Liputan6.com, Jakarta - Guru Besar Universitas Indonesia (Ui) Bidang Hukum Internasional Hikmahanto Juwana menyebut tiga hal yang harus dilakukan pemerintah untuk mempertahankan kedaulatan di Perairan Natuna.
"Nelayan yang ada di sana tapi jangan lupa masalah konservasi perlindungan terhadap lingkungan laut yang ada di sana itu juga perlu di perhatikan," kata Hikmahanto di Jakarta Pusat, Minggu (12/1/2020).
Advertisement
Selanjutnya, pemerintah diminta memperbanyak coast guard atau penjaga pantai di Natuna. Sebab, menurut Hikmahanto, patroli di kawasan Perairan Natuna selama ini mengandalkan kapal TNI AL.
Ditambah, peran Badan Keamanan Laut dan Kesatuan Penjagaan Laut dan Pantai Direktorat Jenderal Perhubungan Laut Kementerian Perhubungan juga perlu disinergikan. Hikmahanto ingin nelayan Indonesia aman.
"Patroli itu ada dua hal, seperti juga yang dilakukan Tiongkok, satu menangkapi nelayan nelayan asing yang mencuri ikan, yang kedua melindungi nelayan kita," ujar Hikmahanto.
"Karena nelayan nelayan kita yang dari natuna itu mereka komplain kami ini diusir usir sama coast guard China tapi kita gak punya backup yang backing," sambungnya.
Kemudian, pemerintah Indonesia diminta tidak mengakui dengan klaim sembilan garis putus (nine dash line) Pemerintah Tiongkok terkait Zona Ekonomi Eksklusif (ZEE) di Natuna.

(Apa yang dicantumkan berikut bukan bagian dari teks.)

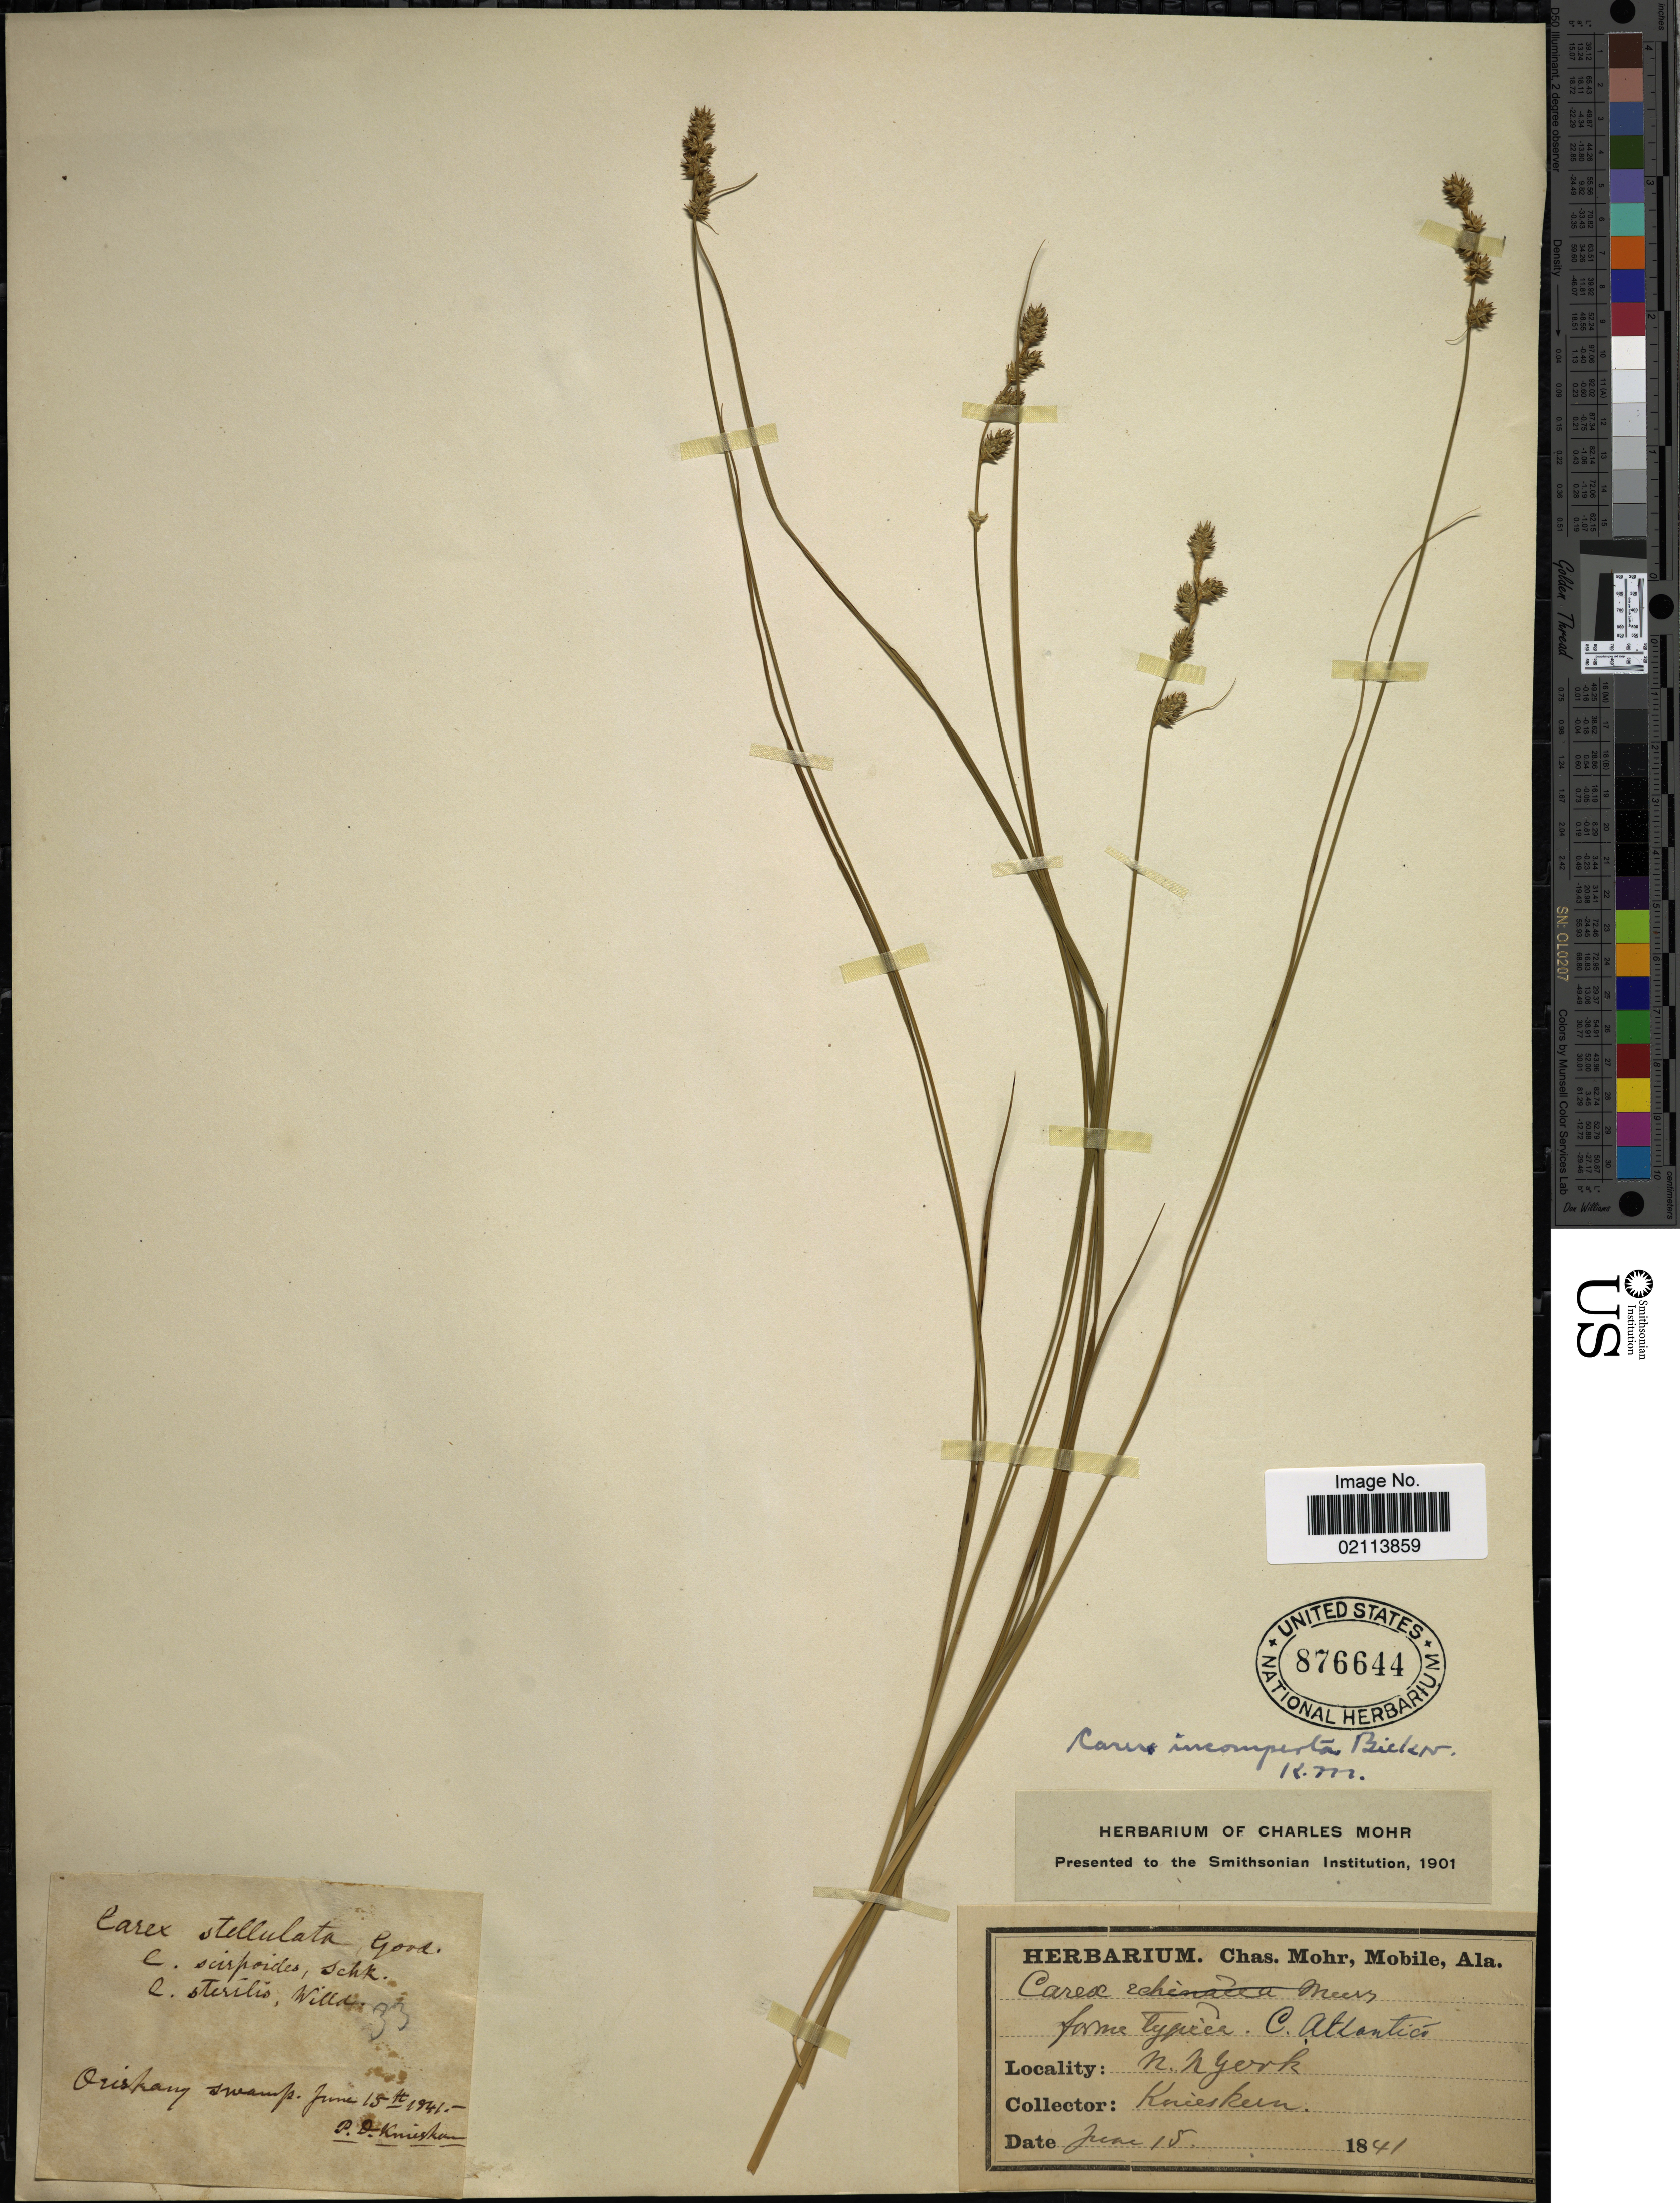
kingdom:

Indonesia pun diminta tidak tergoda upaya kerja sama yang ditawarkan Tiongkok. Hikmahanto khawatir ajakan kerja sama justru menggiring Indonesia mengakui klaim sembilan garis putus.
"Pemerintah Tiongkok mengatakan 'Sudah gini Indonesia ayo kita kerjasamakan'. Saya khawatir kalau kita bilang ayo kerja sama kan berarti kita seolah-olah harus mengakui dari klaim Tiongkok itu," pungkas Hikmahanto.